The good: A “daring rescue” of seeds in worn-torn Syria that may ensure the country’s future food production. The bad: a rusted refrigerator part at the seeds’ new home in Svalbard that “for a few horrible moments (suggested) the future of human civilization was in jeopardy.” The mixed: the drama of our possible “mass extinction” of meals is getting big-screen exposure, but critics aren’t finding it all that palatable.
Debate about the Svalbard Global Seed Vault’s role as a savior or saboteur in preserving the world’s food supply in the event of a catastrophy has raged since before the facility opened seven years ago. But the war in Syria, which threatens to destroy that country’s seed stores, plus a documentary that began screening in theaters last week are putting the vault in the spotlight again and exposing new angles of the controversy.
“Seeds of Time” by filmmaker Sandy McLeod focuses primarily on the vault, and the efforts of agriculturist Cary Fowler to preserve seed species by working with organizations and governments worldwide. Numerous news, magazine and other media are offering an in-depth focus on the vault as a result, including a lengthy profile published May 20 in The Guardian that opens with a harrowing antidote about how a simple malfunction threatened the seeds in what’s supposed to be a “disaster-proof backup” for other gene banks.
Robert Bjerke, a Statbygg employee monitoring the vault’s systems on a computer Dec. 16, 2014, noted the storage room temperature was -16C rather than the optimal -18C, according to the article. He discovered the entire cooling system had shut down due to a rusting electrical connection and by the time a technician arrived from Tromsø the next day the temperature was -14.5C.
Worse, the technician told Bjerke the part was made in Italy and would not be obtainable after Christmas. But “the same technician also serviced the local supermarket in Longyearbyen and knew its freezer had a similar component” that was borrowed as a temporary fix.
“What if there was a bigger glitch – one that could not be fixed by borrowing a part from the local shop?” Suzanne Goldenberg wrote in her article for The Guardian. “There is now a growing body of opinion that the world’s faith, in Svalbard and the Crop Trust’s broader mission to create seed banks, is misplaced.”
The pessimistic tale was counted by a May 22 article in Aftenposten headlined “Syria’s seed bank may be destroyed – Svalbard is vital backup.” The article noted a seed bank in Syria operated by international plant research center ICARDA is considered one of the world’s most important as seed species from the country’s major crops have been built up over a period of decades.

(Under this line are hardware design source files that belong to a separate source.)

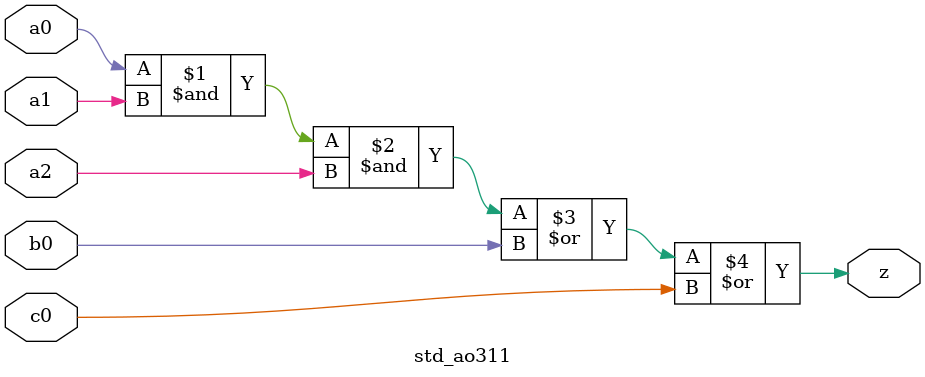
<source format=sv>

module std_ao311 #(parameter DW = 1 ) // array width
(
	input [DW-1:0]  a0,
	input [DW-1:0]  a1,
	input [DW-1:0]  a2,
	input [DW-1:0]  b0,
	input [DW-1:0]  c0, 
	output [DW-1:0] z
);

assign z = (a0 & a1 & a2) | b0 | c0;

endmodule

</source>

“This would create certainty for future food production, and was considered safe until the war broke out,” the article notes. “The seed vault is now out of service and it is feared that it be destroyed.”
Materials from the Syrian seed bank were smuggled out in batches by workers and commercial courier services a few weeks before the Syrian war reached its walls, according to The Guardian.
But while nearly every country has deposited seeds, with “notable exceptions” such as Japan and China, there’s a lack of certain species such as green leafy vegetables from Africa, and crops such as bananas, apples and tubers can’t be stored in the vault because they require different conditions, according to the newspaper.
“There has been a drop-off in deposits from developing countries in the last two years, since the vault stopped paying for shipping,” The Guardian added.
Fowler’s struggle with those and other issues – both practical and political – is the foundation of “Seeds of Time.” It follow him from the adminstrative headquarters of The Global Diversity Crop Trust in Rome to St. Peterburg to the midwest farmland of the U.S. to the Andes and finally – and most impressively, in the eyes of many reviewers, to Svalbard.
But while his intentions are generally lauded, despite skepticim about the seed vault ranging from serious to preposterous, the 77-minute film does a less than captivating job of hooking its audience, according to the reviewers. The documentary has a 60 percent approval score at at the rating website Rotten Tomatoes based on five reviews, but even positive assessments, such as one published by The New York Times, concludes “perhaps it’s a hazard tied to a subject, seeds, which are all about potential, but Ms. McLeod’s film feels naggingly diffuse and insufficiently vivid in evoking diversity.”
Similarly, another positive review by National Public Radio states “McLeod stitches together these overlapping strands with skill, if not much flair…’The Seeds of Time’ would have more narrative kick if the filmmakers had spent more time with Fowler. Too often, he tells us about incidents that ideally should be more than secondhand anecdotes.” The lack of personal touch is also mentioned in a review by Slant magazine, which notes “first-person accounts from individuals most affected by the drop in agricultural productivity are rarely the focus of the film’s vision.”